At one place where I worked, there was a chief of service who was notorious for ordering unwarranted bronchoscopies. Several nurses had complained, but nothing happened; the other physicians didn't want to challenge their important colleague, even though his orders put patients at risk. Only when a newly hired pathologist sided with the nurses and brought the situation to the hospital board, warning of potential lawsuits, was action taken.

But nurses can turn a blind eye, too. Most of us probably remember nurses we didn't want to work with because they were incompetent, had a poor attitude, or otherwise just didn't measure up. Maybe there was some problem everyone recognized but kept silent about, and when that nurse was finally “let go,” everyone breathed a sigh of relief. (An extreme case: convicted serial killer and nurse Charles Cullen, who was passed along from hospital to hospital, even though many people later said they'd felt sure he was involved in patient deaths.)

And what of the larger issues in nursing and health care that our health care system repeatedly fails to address? Myriad studies have found associations between increased RN staffing and decreased patient mortality. A systematic review of staffing studies through 2012 by Paul Shekelle, funded by the Agency for Healthcare Research and Quality (AHRQ), lends further support. Though acknowledging that the evidence falls short of demonstrating causality, the AHRQ review graded “the strength of evidence for increased RN staffing and lower hospital-related mortality as moderate.” A recent longitudinal study by Grant Martsolf and colleagues (also funded by the AHRQ) evaluated nearly 18.5 million patient discharges from hospitals in three states and found that increased nurse staffing levels were “associated with reductions in adverse events and length of stay while remaining cost neutral.” So why are we still making excuses for poor nurse staffing levels? Another area in which research findings have largely been ignored is the impact of the 12-hour shift on patient safety. It's well known that 12-hour shifts are associated with increased error rates and thus are detrimental to patient safety; they're also detrimental to nurses’ health, especially when nurses work extra shifts. As the American Nurses Association's position statement on nurse fatigue notes, “Shifts longer than 8 hours may be unsafe when work is physically and cognitively demanding.” Nurses have fought against mandatory overtime for these reasons; and yet we continue to choose to staff this way because it's convenient for nurses’ schedules. Doesn't evidence-based practice apply to us?

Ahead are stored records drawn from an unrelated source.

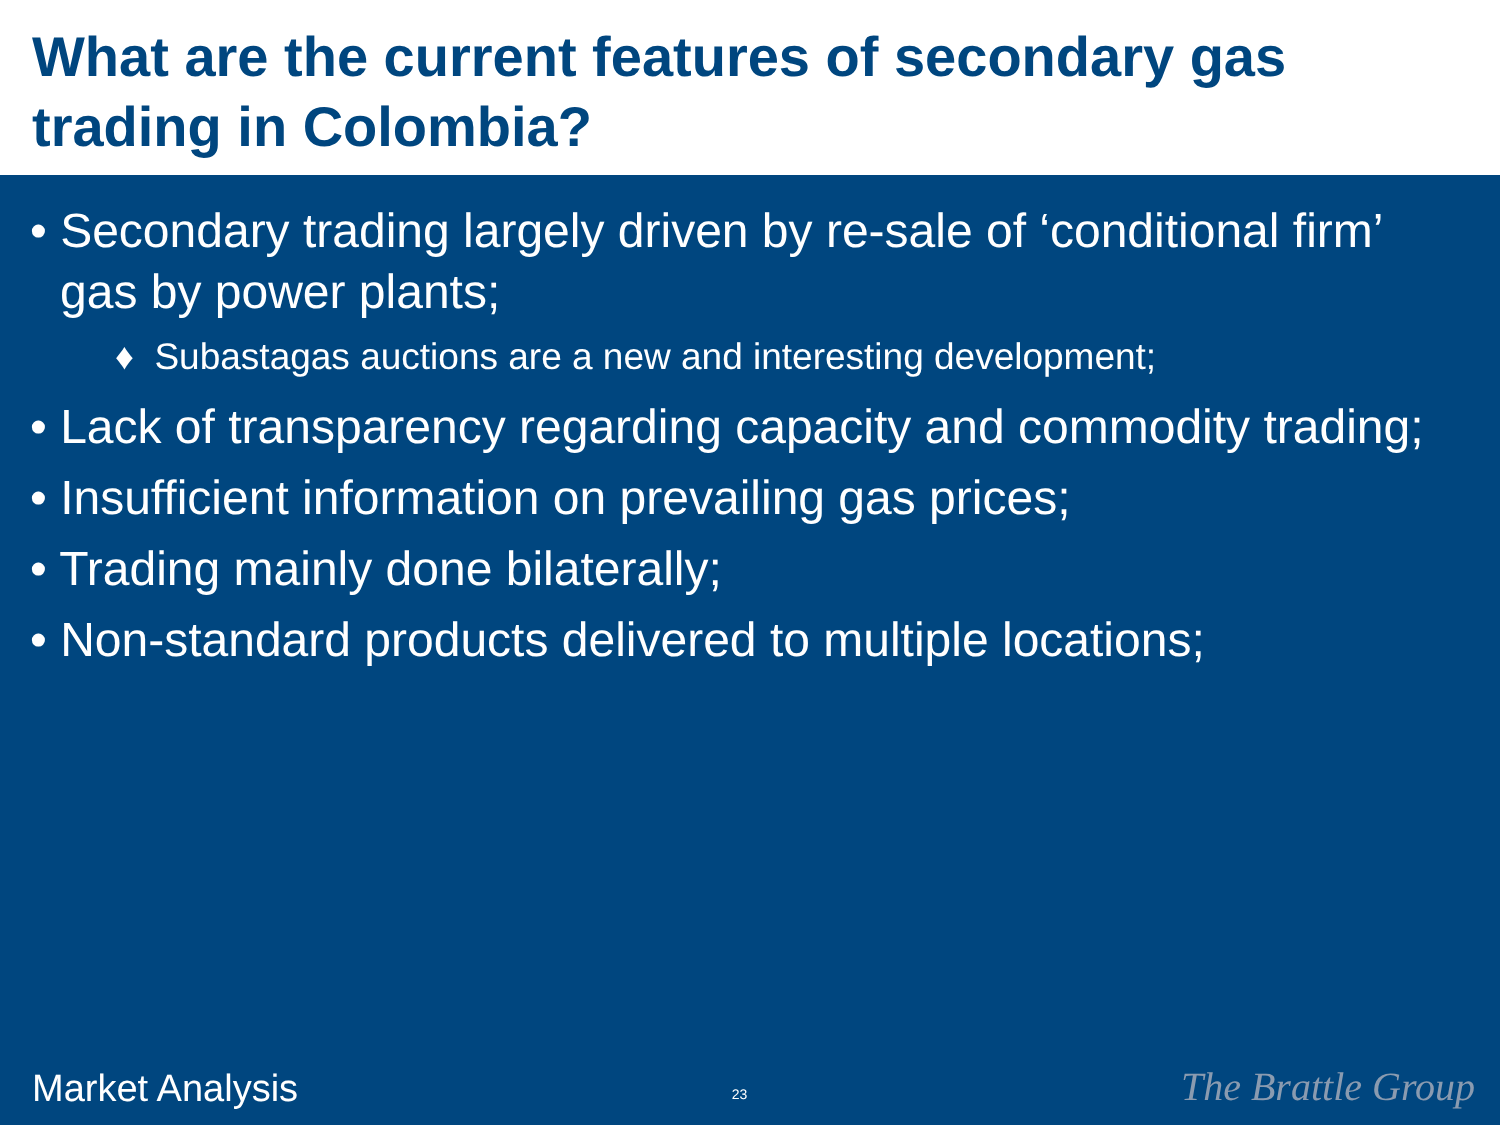What are the current features of secondary gas trading in Colombia?
• Secondary trading largely driven by re-sale of ‘conditional firm’ gas by power plants;
♦ Subastagas auctions are a new and interesting development;
• Lack of transparency regarding capacity and commodity trading;
• Insufficient information on prevailing gas prices;
• Trading mainly done bilaterally;
• Non-standard products delivered to multiple locations;
Market Analysis 23 The Brattle Group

Willful blindness afflicts nursing academia, too. For example, many senior faculty and department chairs insist their names be added to all articles written by students and colleagues, even when they haven't met any of the criteria for authorship. Such unethical practices harm the credibility of our scholarly work.

Individually and collectively, we must address our blind spots, however inconvenient this may be. And we need our professional organizations and accrediting bodies to support us with stronger policies, accreditation criteria, and bylaws. Keeping our eyes shut only serves to maintain unsafe and unethical practices.